Ma dal momento che neppure T.S. Eliot, alla fine, aveva torto – le parole dell’anno scorso appartengono solo alla lingua dell’anno scorso, mentre quelle del prossimo attendono un’altra voce – e visto che, oramai da 16 anni, i miei inizi d’anno sono tutti rigorosamente eremitici (prima per necessità, poi per disillusione, in seguito per idiosincrasia ed, infine, per una certa volontà noncurante) mi sono trovata a rileggere alcune frasi che prenderò in prestito, giusto per salutare il “25” con una piccola, furtiva, concessione. E dirò, con altra voce, che…

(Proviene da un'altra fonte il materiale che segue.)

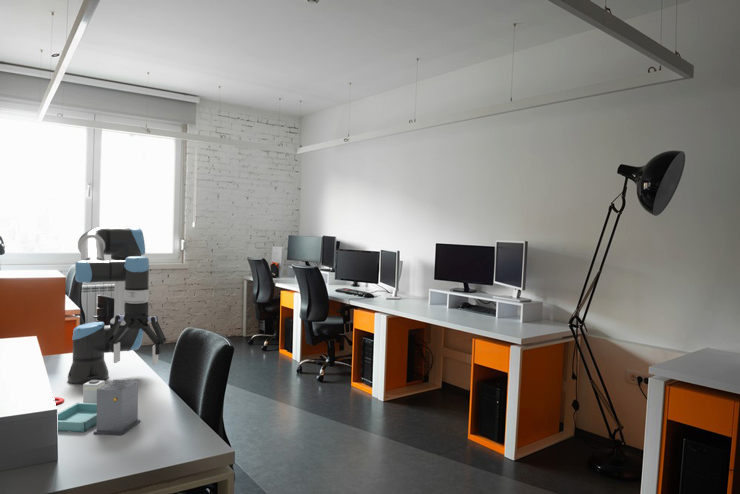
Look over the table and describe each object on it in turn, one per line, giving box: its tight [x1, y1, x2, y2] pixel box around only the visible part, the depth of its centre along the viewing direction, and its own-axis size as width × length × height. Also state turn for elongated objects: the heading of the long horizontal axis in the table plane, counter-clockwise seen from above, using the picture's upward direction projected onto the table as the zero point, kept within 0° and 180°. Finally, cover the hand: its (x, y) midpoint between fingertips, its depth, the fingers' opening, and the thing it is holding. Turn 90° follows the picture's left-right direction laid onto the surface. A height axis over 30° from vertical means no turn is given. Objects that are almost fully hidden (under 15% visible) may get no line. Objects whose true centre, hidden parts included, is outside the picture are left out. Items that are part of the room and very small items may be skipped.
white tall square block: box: [82, 380, 106, 403], centre depth 187 cm, size 5×5×9 cm
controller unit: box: [93, 379, 141, 436], centre depth 165 cm, size 11×9×14 cm
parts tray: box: [57, 402, 97, 433], centre depth 170 cm, size 17×13×3 cm
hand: (136, 362), depth 177 cm, fingers open, 13 cm apart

"Ogni mattino, quando mi risveglio ancora sotto la cappa del cielo, sento che per me è capodanno. Perciò odio questi capodanni a scadenza fissa che fanno della vita e dello spirito umano un'azienda commerciale col suo bravo consuntivo, e il suo bilancio e il preventivo per la nuova gestione. Essi fanno perdere il senso della continuità della vita e dello spirito. Si finisce per credere sul serio che tra anno e anno ci sia una soluzione di continuità e che incominci una novella istoria, e si fanno propositi e ci si pente degli spropositi, etc. etc. È un torto in genere delle date." - Antonio Gramsci -
Ma, in fondo, per dirla proprio tutta, aggiungo anche questo (tralasciando che sia stato annotato decine di anni fa nei Diari e taccuini di Patricia Highsmith, al secolo, Mary Patricia Plangman): “SPERO, PRIMA O POI, DI PASSARE UN CAPODANNO IN CUI IL MIO CUORE NON SIA IN UN LUOGO DIVERSO DA DOVE IO SONO.”